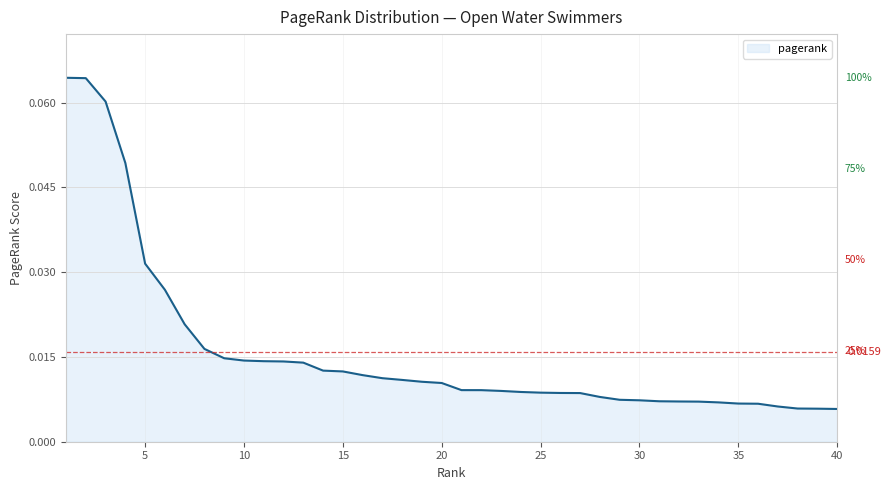

Reading left to right, transcribe all the data shown in this chart.

0.1	0.1	0.1	0.0	0.0	0.0	0.0	0.0	0.0	0.0	0.0	0.0	0.0	0.0	0.0	0.0	0.0	0.0	0.0	0.0	0.0	0.0	0.0	0.0	0.0	0.0	0.0	0.0	0.0	0.0	0.0	0.0	0.0	0.0	0.0	0.0	0.0	0.0	0.0	0.0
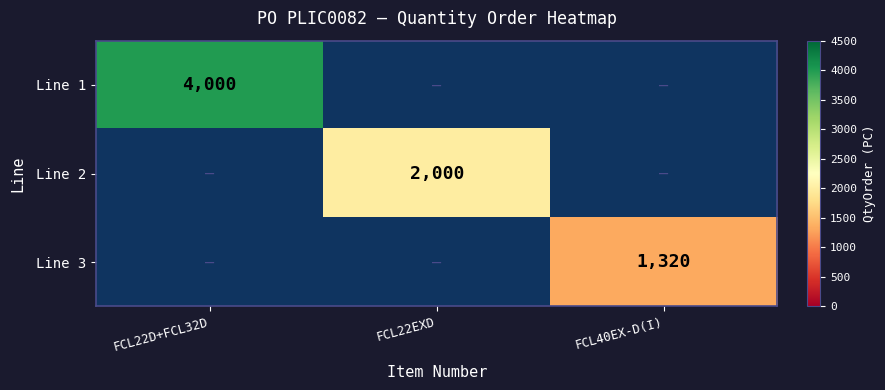

Is the value of Line 2 at FCL22EXD greater than the value of Line 3 at FCL40EX-D(I)?

Yes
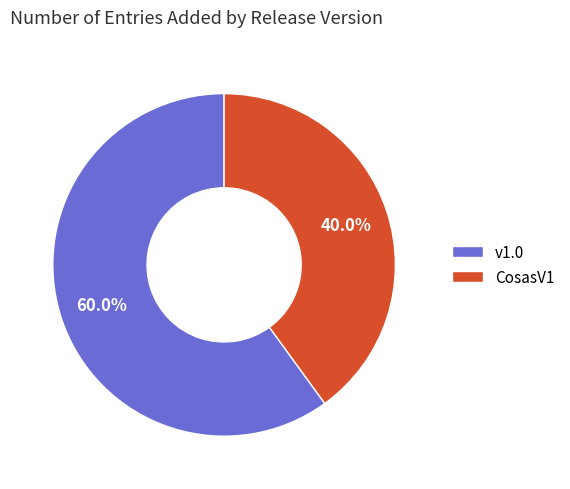

To the nearest percent, what is the combined percentage of CosasV1 and v1.0?

100%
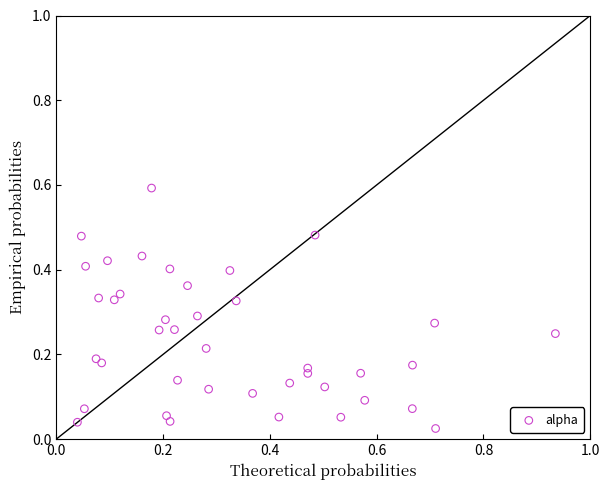

What is the range of X values (max minus min)?

0.9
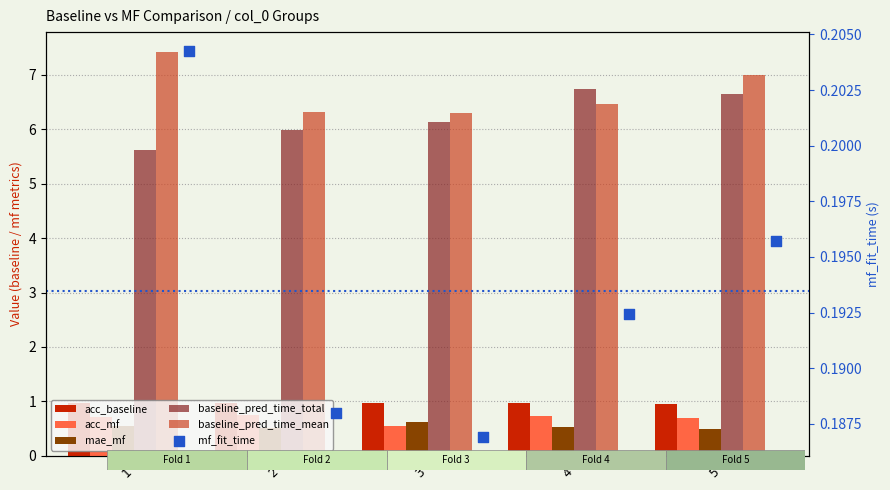

Which series has the largest total across all categories?

baseline_pred_time_mean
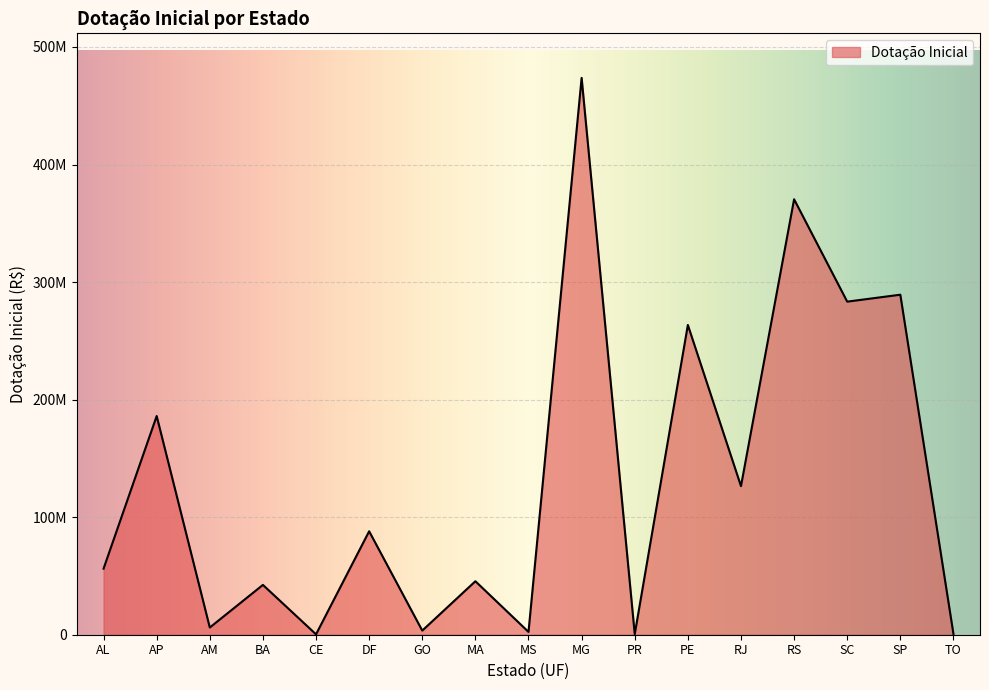

Approximately how many times larger is the value at BA compared to PE?

0.2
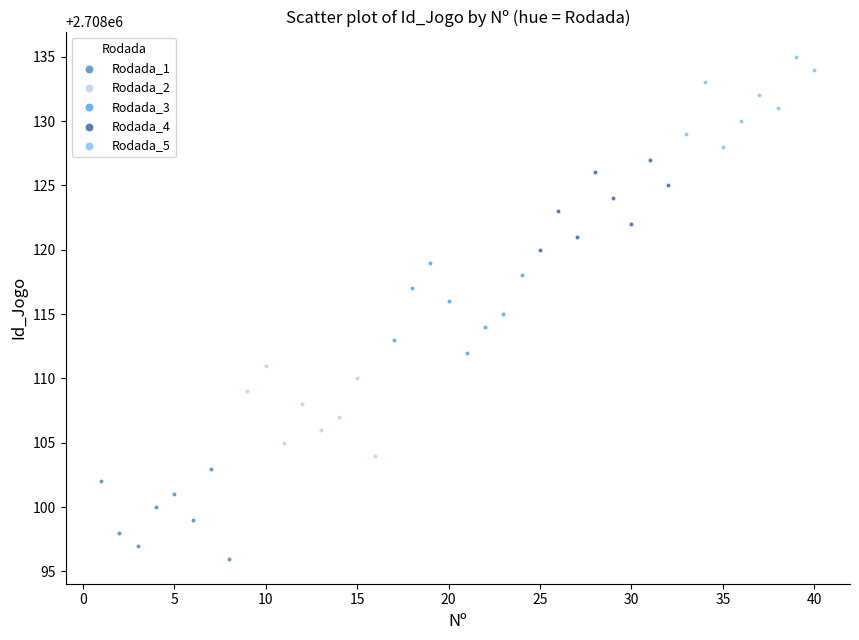

Which series reaches the maximum Y coordinate?

Rodada_5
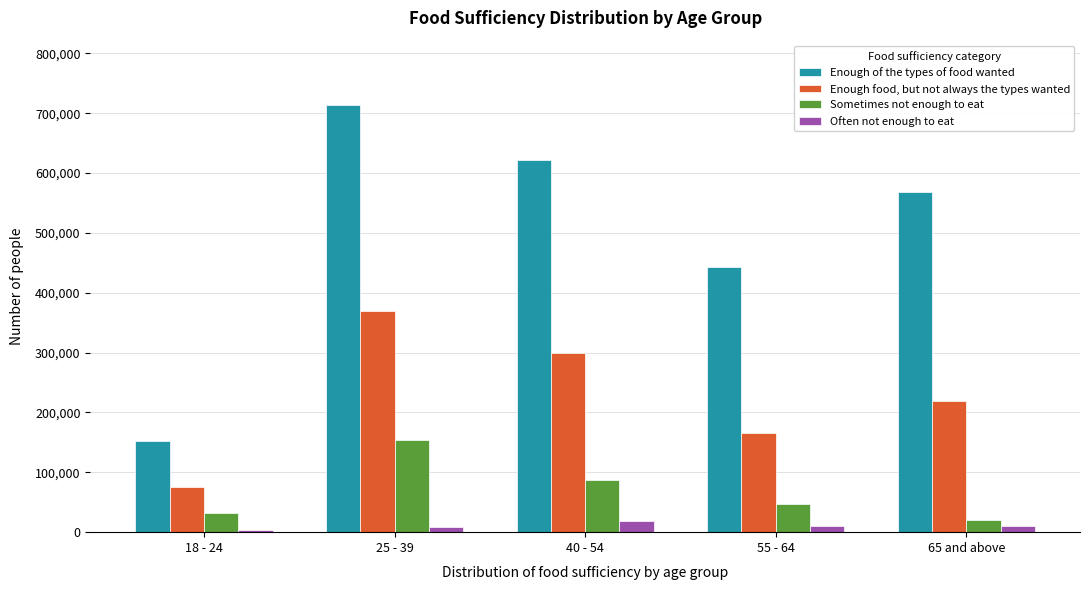

Rank the series by their maximum value, from lowest to highest.

Often not enough to eat, Sometimes not enough to eat, Enough food, but not always the types wanted, Enough of the types of food wanted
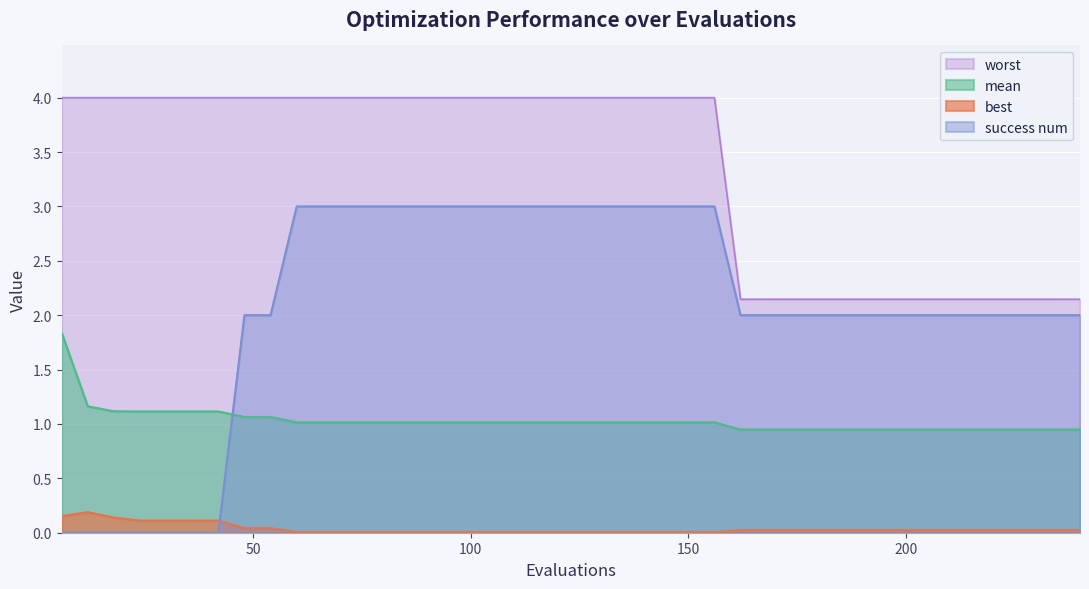

Where do best and success num first cross each other?

42 and 48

※

§ Task prompt: Retype the stretch of the entries from the line containing "Rank the series" through the end of the entries, word for word, and leave the pictures out of your answer.

§ Output of the exercise:
Rank the series by their maximum value, from lowest to highest.

Often not enough to eat, Sometimes not enough to eat, Enough food, but not always the types wanted, Enough of the types of food wanted

Where do best and success num first cross each other?

42 and 48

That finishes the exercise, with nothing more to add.